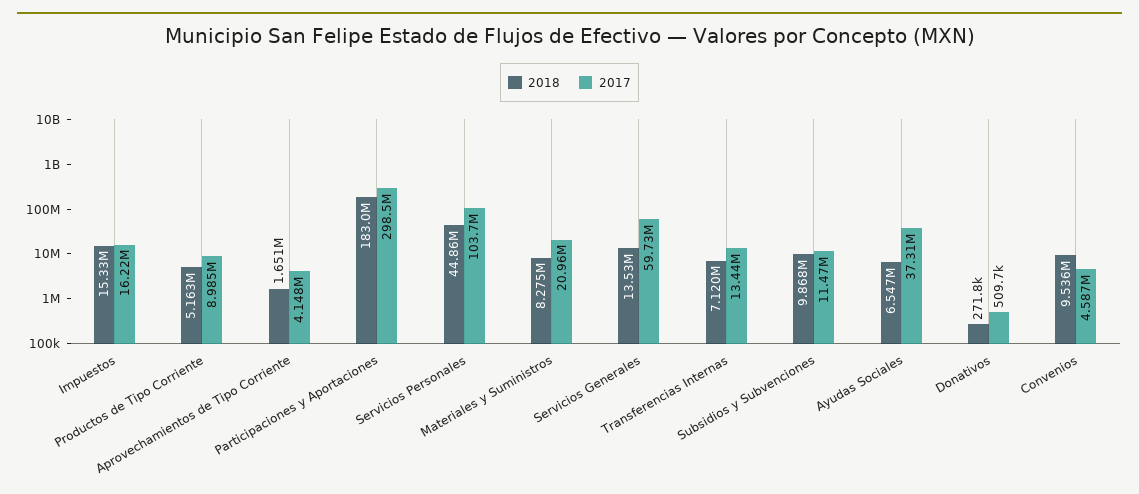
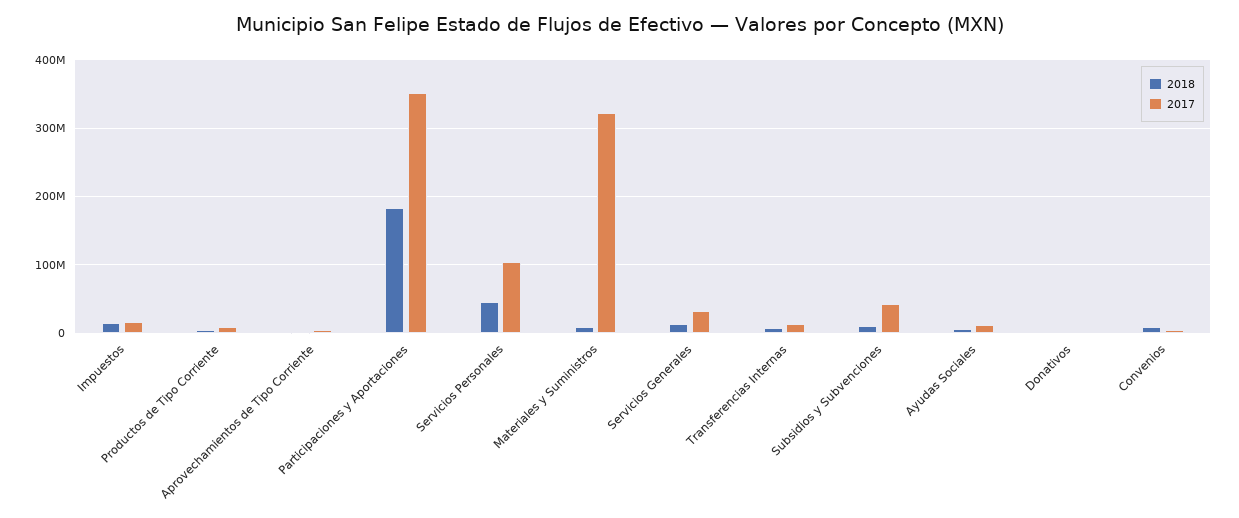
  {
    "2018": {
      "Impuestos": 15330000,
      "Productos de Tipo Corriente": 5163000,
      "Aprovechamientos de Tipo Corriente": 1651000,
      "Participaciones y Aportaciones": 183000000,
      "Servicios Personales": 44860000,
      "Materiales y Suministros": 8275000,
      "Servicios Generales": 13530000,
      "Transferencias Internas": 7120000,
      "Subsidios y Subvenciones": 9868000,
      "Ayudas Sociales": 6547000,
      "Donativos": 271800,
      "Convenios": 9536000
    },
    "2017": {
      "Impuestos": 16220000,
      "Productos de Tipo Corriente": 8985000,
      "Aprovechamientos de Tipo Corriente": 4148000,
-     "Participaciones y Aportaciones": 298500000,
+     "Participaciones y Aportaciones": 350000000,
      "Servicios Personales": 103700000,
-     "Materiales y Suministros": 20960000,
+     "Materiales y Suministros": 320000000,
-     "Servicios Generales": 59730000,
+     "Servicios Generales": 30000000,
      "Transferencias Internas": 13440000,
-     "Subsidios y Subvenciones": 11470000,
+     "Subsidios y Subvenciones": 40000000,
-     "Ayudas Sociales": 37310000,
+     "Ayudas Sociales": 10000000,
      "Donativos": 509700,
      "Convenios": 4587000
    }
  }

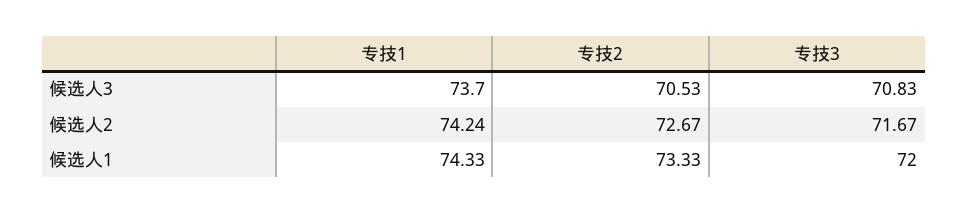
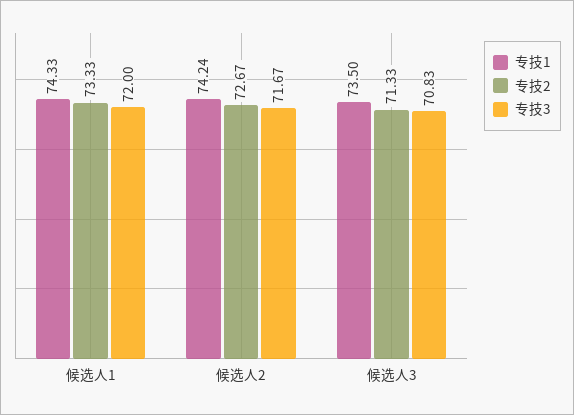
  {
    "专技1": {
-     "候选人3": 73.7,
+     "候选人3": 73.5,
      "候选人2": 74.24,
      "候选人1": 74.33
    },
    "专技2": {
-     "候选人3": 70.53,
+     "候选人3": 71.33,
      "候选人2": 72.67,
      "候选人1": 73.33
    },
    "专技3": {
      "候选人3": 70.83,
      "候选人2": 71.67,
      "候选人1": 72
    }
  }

------------------------------------------------------------

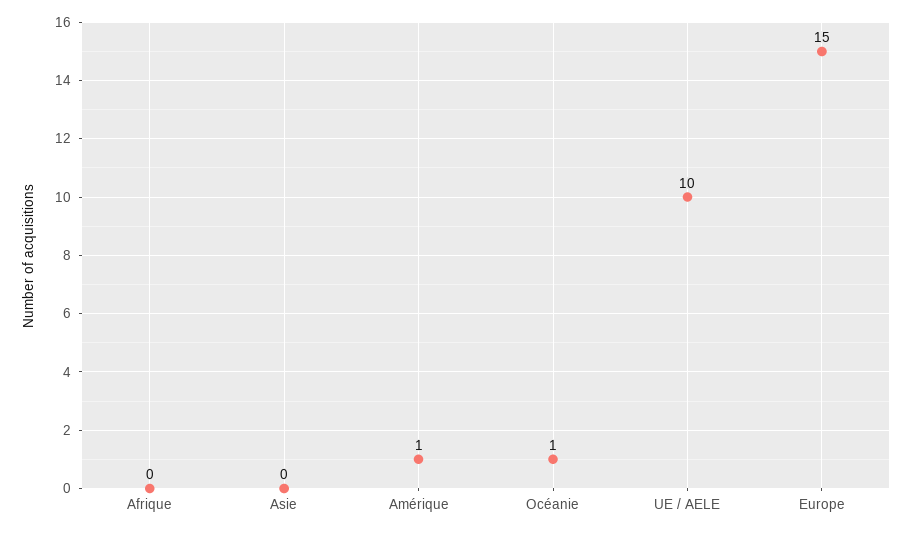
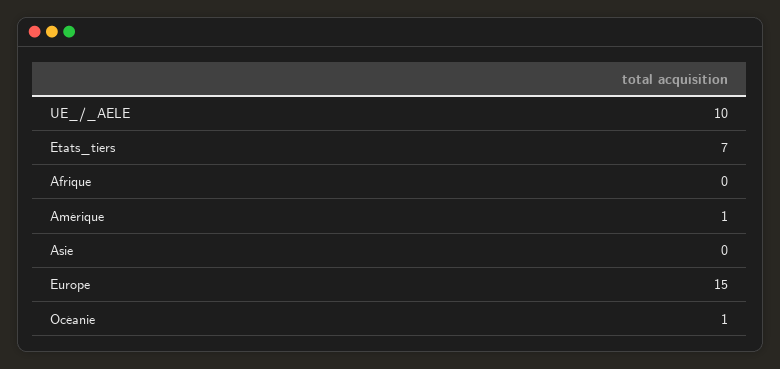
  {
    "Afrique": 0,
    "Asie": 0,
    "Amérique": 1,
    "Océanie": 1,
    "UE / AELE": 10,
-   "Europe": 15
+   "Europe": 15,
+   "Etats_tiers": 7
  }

------------------------------------------------------------

● WORK TASK
Go through the records above, find every line with the word "Suministros", and list those lines.

● EXERCISE SOLUTION
      "Materiales y Suministros": 8275000,
-     "Materiales y Suministros": 20960000,
+     "Materiales y Suministros": 320000000,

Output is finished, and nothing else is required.